Kymal highlighted how even a faster shift to EV’s might also help Wind generation, as vehicle batteries could be charged during the night time, when wind is strong. in a view shared by all the panelists, he pressed for a special rate of Rs 3 or just around that for wind energy for the next two years, to ensure time for component manufacturers to optimise further.

Sunil Jain, Chief Executive Officer and Executive Director, Hero Future Energies asked everyone to acknowledge the elephant in the room, ie solar. “Today we have 750 GW of solar versus 690 GW of wind. With most of solar growth coming in the past decade”. He raised three key issues. One, due to the unique requirements of wind energy for the right location, large scale wind farms are going to be challenged, until you have large solar park type parks. Thus, he made a case for smaller scale auctions of 50-100 MW size rather than the giant projects.

Peaking tariffs for wind was the next key demand, seeing as how wind delivers in the evening when demand spikes. The government needs to value peaking tariffs a little higher. Currently, in trading platforms too, energy peak tariff is around 30-40% higher and here wind can be considered and can be used in decreasing the price.

Finally, Jain pitched stability and predictability in demand, to support both manufacturers and developers. “We have a model where we have a 450 GW target for 2030. 50 GW to wind means a decade of 5 GW every year. Once those volumes are assured, you will do optimisation in supply chain to bring down the cost”.

Gilan Sabatier, Head of Region- India & Southeast Asia, GE Renewable Energy highlighted how, despite not having the best wind energy resources in terms of climatic conditions, cost reductions had ensured that India’s wind potential is harnessable today. “Wind on its own has benefits in terms of matching demand profile, when solar is not as strong. You are able to generate to generate a lot more Kwh per sq metre of land today, and that has value. India has 10 GW of manufacturing capacity here. GE has three factories in this space.

Localisation of the industrial and technological footprint exists at a scale that is second to none. That is incredible value for the industry to go for. Today we export quite a bit from India to Europe and North America. So there is room for exponential growth. A strong domestic market will support this localisation “,he added.

Mr Chintan Shah, Director, IREDA seconded Kymal in welcoming the decoupling of manufacturers and project implementers. He also urged the industry to consider a role in the future with a place in the Hydrogen economy, where wind energy could be the green energy used in Hydrogen manufacture.

Ashwani Kumar- CEO, Suzlon Group. highlighted his firms role as a wind pioneer 25 years back. A significant proportion of Indian installations, and over 6000 MW of exports have been done the firm, helping establish a 2000 strong MSME’s in supply chain in India.
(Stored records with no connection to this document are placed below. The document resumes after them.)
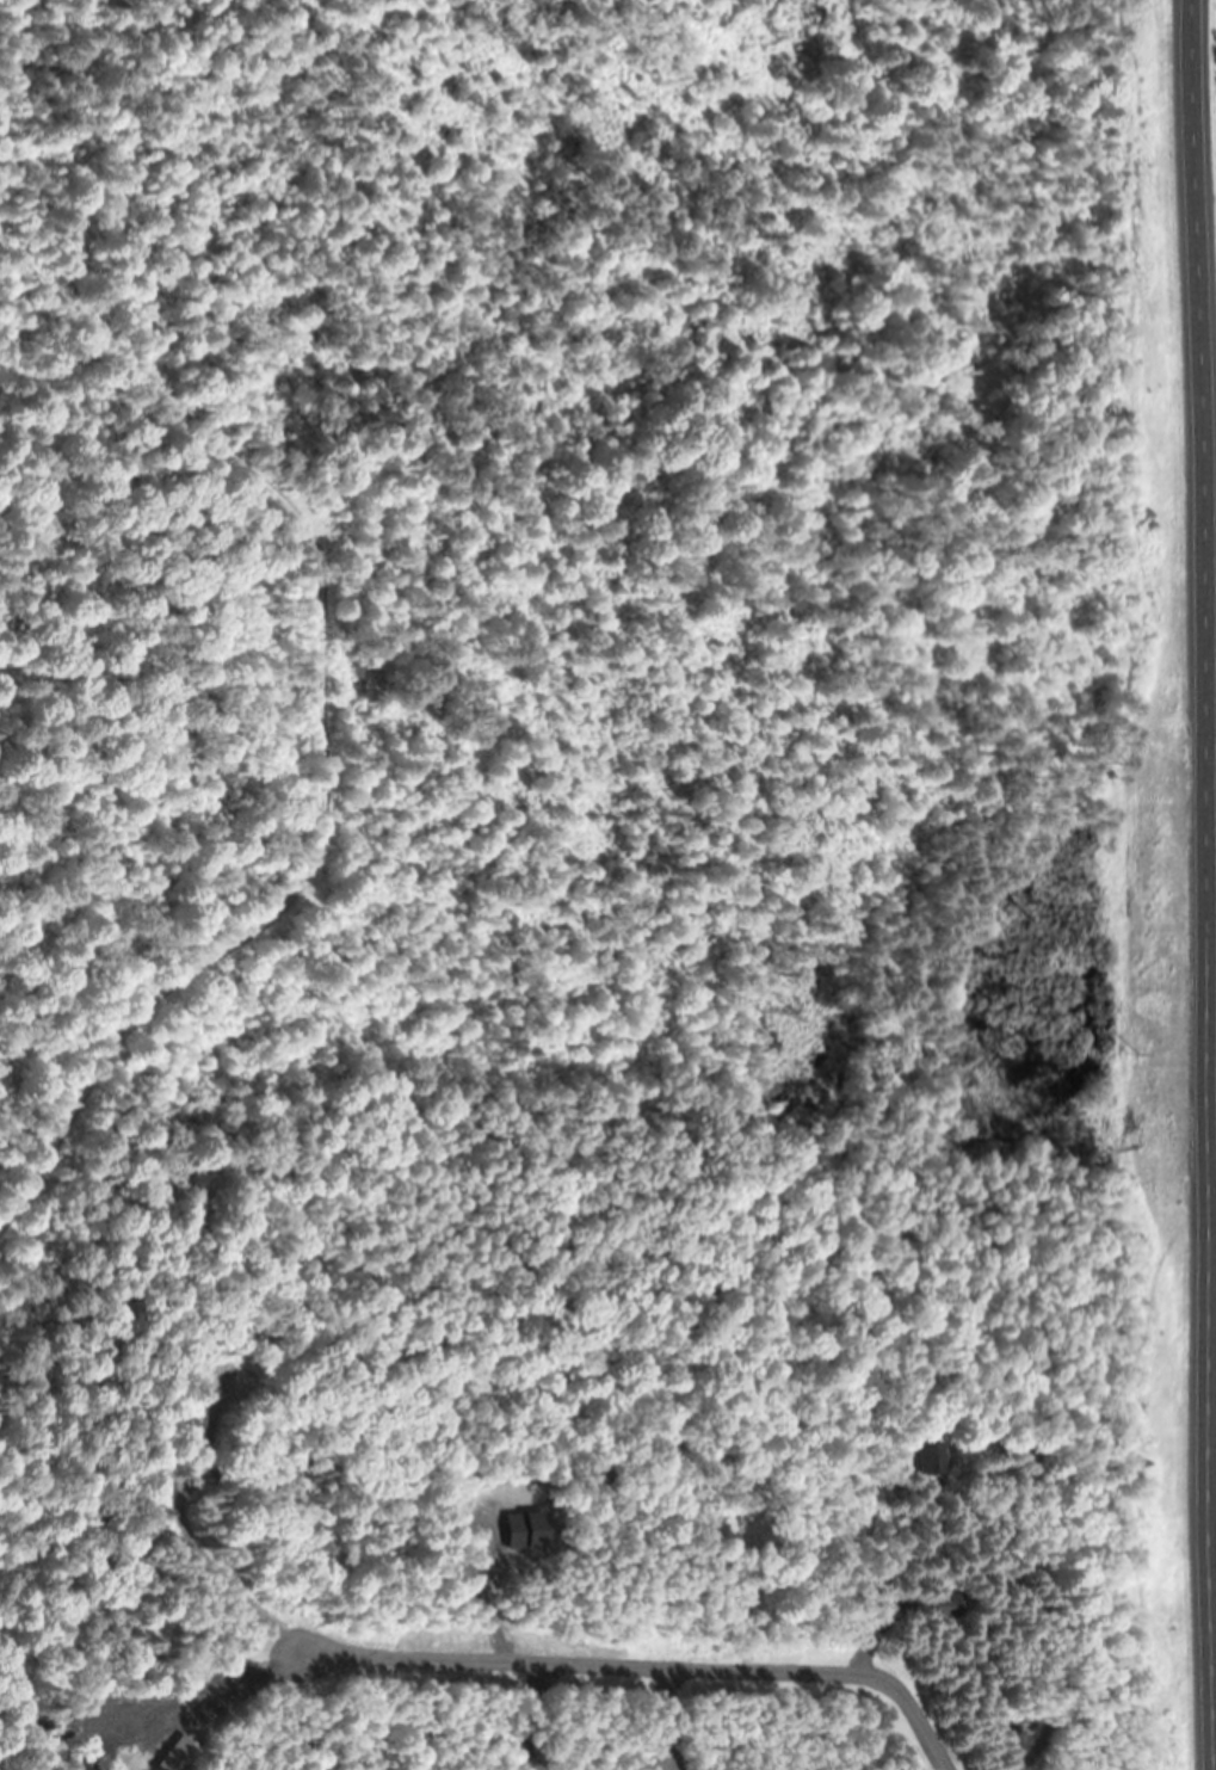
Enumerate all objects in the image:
road: (328, 725)
road: (1207, 885)
building: (933, 1458)
building: (952, 1606)
road: (869, 1642)
road: (649, 1666)
road: (257, 1688)
building: (181, 1756)

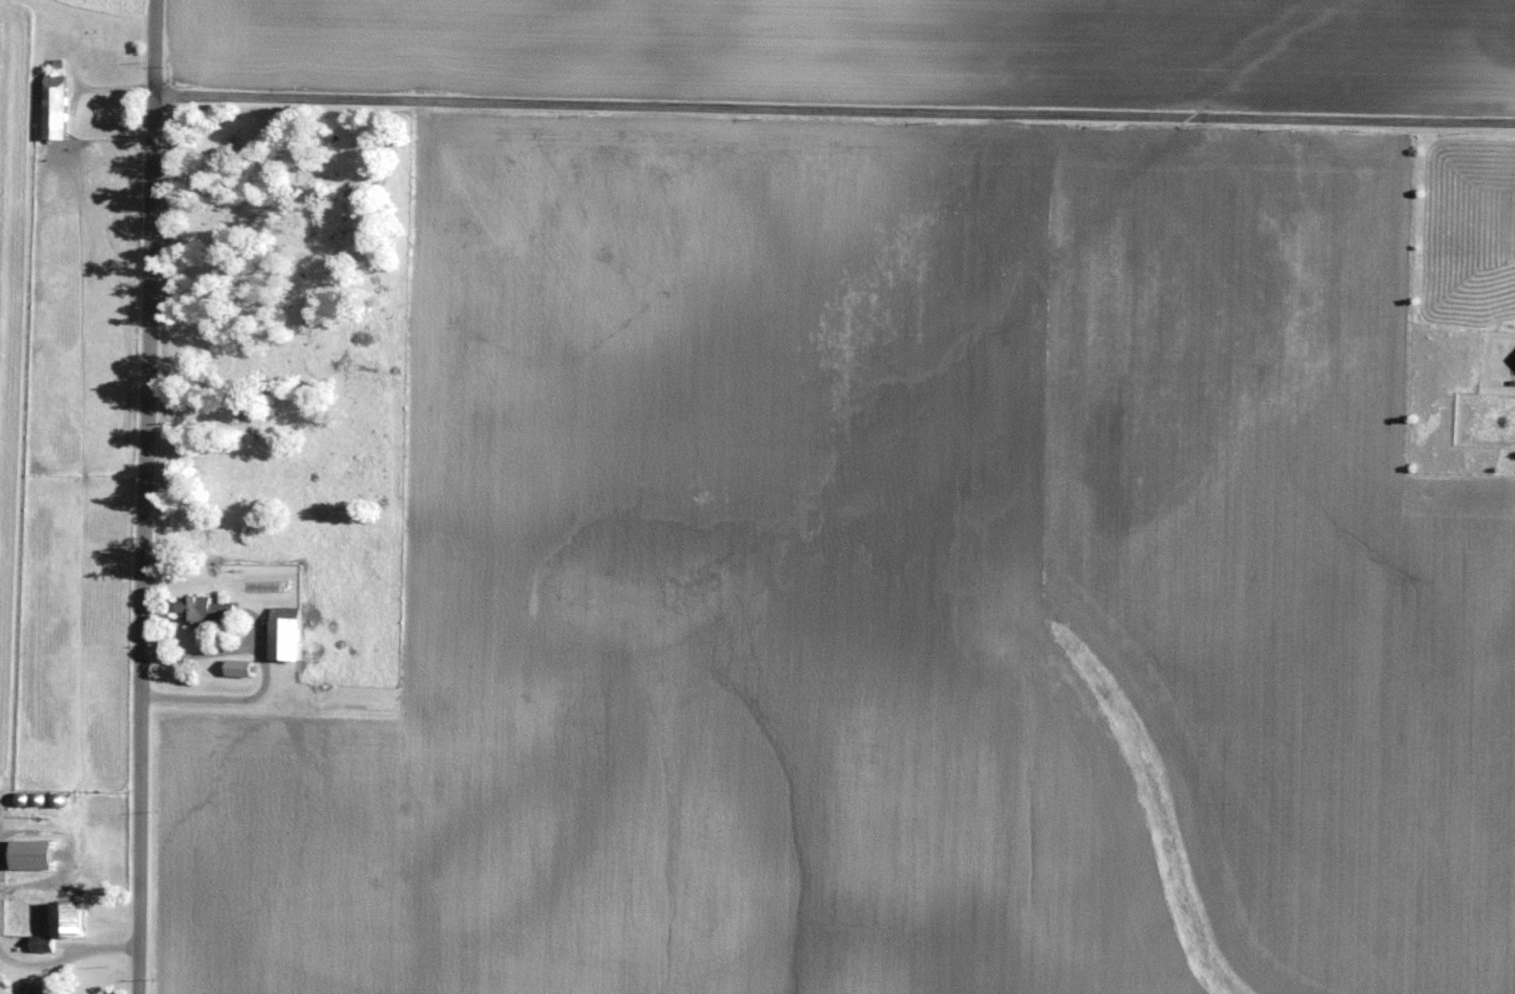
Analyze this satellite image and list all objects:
building: (60, 104)
road: (835, 106)
road: (147, 497)
building: (204, 605)
road: (265, 669)
road: (11, 834)
building: (39, 852)
road: (68, 955)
Mr Rajnikanth Umakanthan, Managing Director, 3Tier India, Vaisala elaborated on the complexity due to changes in wind data that have been discussed recently.

Mr Neerav Nanavaty, Chief Executive Officer & Country Manager-India, ENGIE spoke on how onshore wind is a logistics or land problem in India. “It is easier for us to develop wind farms in many countries compared to India. There is a need for smaller footprints for accelerating deployment, and for making it a smoother journey for all the stakeholders. Adoption of wind by C&I customers would also help as they they stick to solar primarily because its an easier technology to deploy. Packaging smaller chunks key.”

He was also the one to highlight the potential in repowering.” Lots of grandfathered wind resources constrained by sub 1 MW turbines today. 4 GW in Tamil Nadu sitting at 10-15% or similar PLF. Through a coherent policy, we can unconstrain that and double the PLF”. Doing so would be a huge opportunity, and also change perceptions about relative efficiency of wind energy, as overall PLF’s are barely 20 percent in India, when they could be easily pushing 30 percent or more with newer technology upgrades for these old assets.